You can embed your audio in your service call or point to a GCP bucket that contains an audio file. In addition to a language code, the recognition configuration that accompanies the audio specifies the audio encoding, the sample rate, the maximum number of alternatives to return, whether a profanity filter should be used, and a speech context.
Cloud Speech takes word hints that expand its already large vocabulary and increase the likelihood of correct recognition of expected words. It also does command recognition. The optional speech context contains a list of up to 50 phrases with as many as 100 characters each. You can use this for voice-controlled games, and you can combine it with the Cloud Natural Language API.
Supported audio encodings include FLAC (recommended), LINEAR16, MULAW, AMR, and AMR_WB. Note that lossy music formats such as AAC and MP3 are not supported because the recognition accuracy suffers from the compression. Only mono audio is supported.
As you can imagine, Cloud Speech builds on very large training sets gleaned from its use by Google to service voice search. That implies it has learned a large range of regional variations. For example, the spoken U.S. English language includes many diverse dialects, from a Georgia drawl to New England dropped R's (“Pahk the cah”), to distinctive Lawn Guyland (“Eyoo gawt it”) and Philadelphia (“D’youse want wudder?”) accents. Cloud Speech has also learned to handle noise from, for example, passing cars, and in fact Google recommends that you not try to filter the audio for noise prior to sending it for speech recognition.
HPE Haven OnDemand can recognize 21 languages and variants, including both broadband and telephony quality data sets for the most common languages -- for example, Telephony Latin American Spanish. Haven OnDemand can extract audio from video as well as audio files, but does not support synchronous or live recognition.
IBM Watson can recognize eight languages and variants in broadband quality, as well as six in telephony quality. On the standard plan, using telephony models is twice as expensive as using broadband models. The transcription of incoming audio is continuously sent back to the client with minimal delay, and it is corrected as more speech is heard.
Microsoft Bing Speech Recognition supports 28 languages and variants. Real-time streaming is supported on Android, iOS, and Windows when you use the appropriate client library.
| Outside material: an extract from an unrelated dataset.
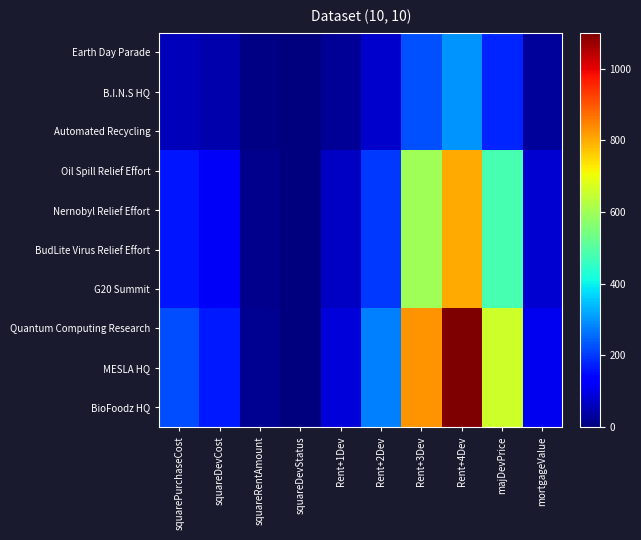

Between Rent+2Dev and squareRentAmount, which is larger?

Rent+2Dev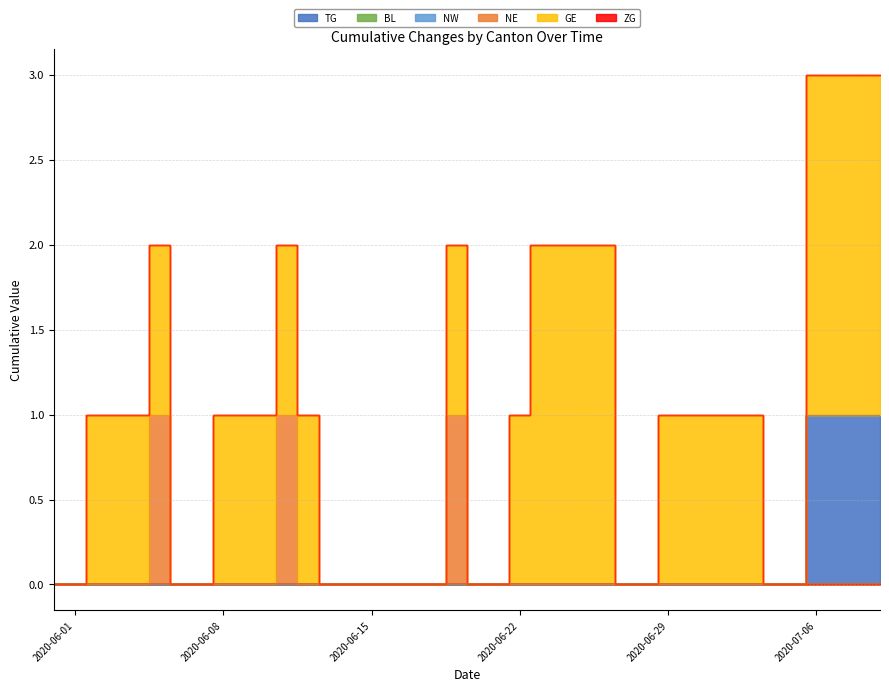

True or false: ZG has more than 0 interior local peaks.

False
If you train a Language Understanding Intelligent Service (LUIS) model, you can also receive structured information about the recognized speech to parse the intent of the speaker and drive further actions by the app.
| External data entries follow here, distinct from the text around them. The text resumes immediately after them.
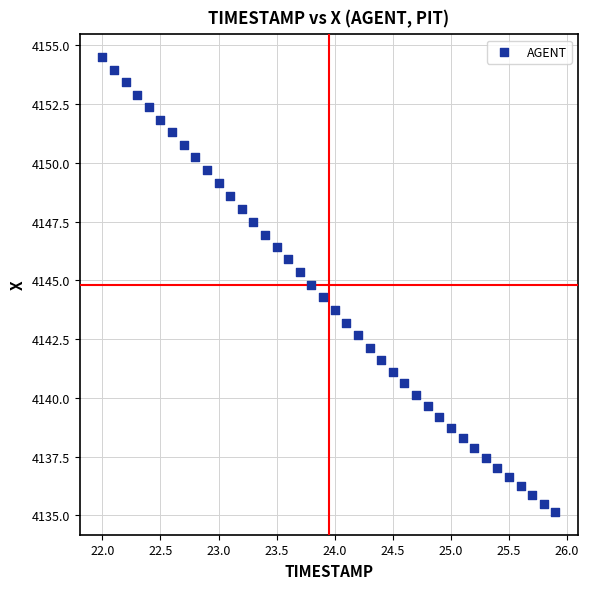

What is the range of X values (max minus min)?

3.9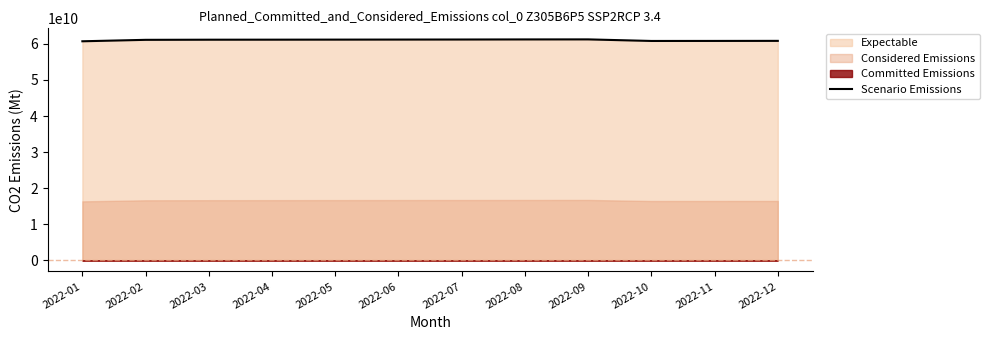

What is the difference between the second highest and minimum values?

512679568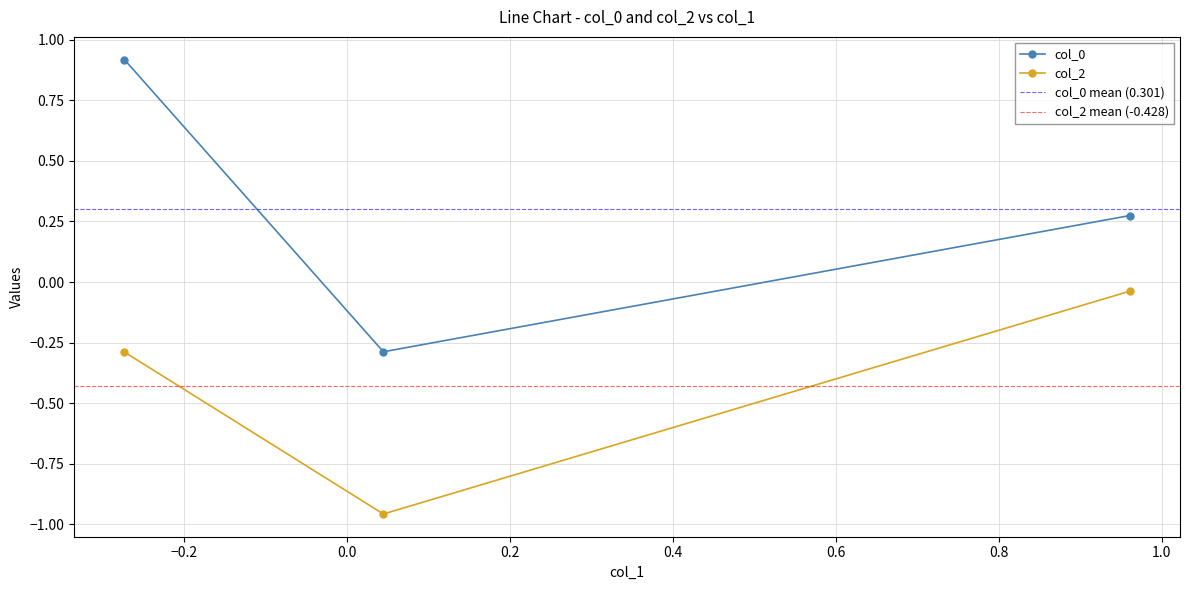

Which series has the largest total across all categories?

col_0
Google Cloud Translate API
The Google Translate website and app, along with the Google Website Translator gadget, have been popular for years. In the early days, bilingual human translators would often roar with laughter at Google’s attempts at machine translation. Over the years, however, human translators have had the opportunity to correct the mistakes made by the machine translator, and many of the corrections have been incorporated into the translation corpus. As a result, Google’s machine translations have improved considerably, although the quality still varies from one language pair to another.
Google Translate API is a paid enterprise service for translating large amounts of text. It supports 90 languages, making thousands of language pairs, though not every language pair is supported. You can, however, query the API for a list of supported iso639-1 language codes in JSON format and a list of supported targets for any given source language.
If you don’t know the identity source language, you can leave out the source language code and the API will try to recognize it. Language detection costs the same $20 per million characters as language translation.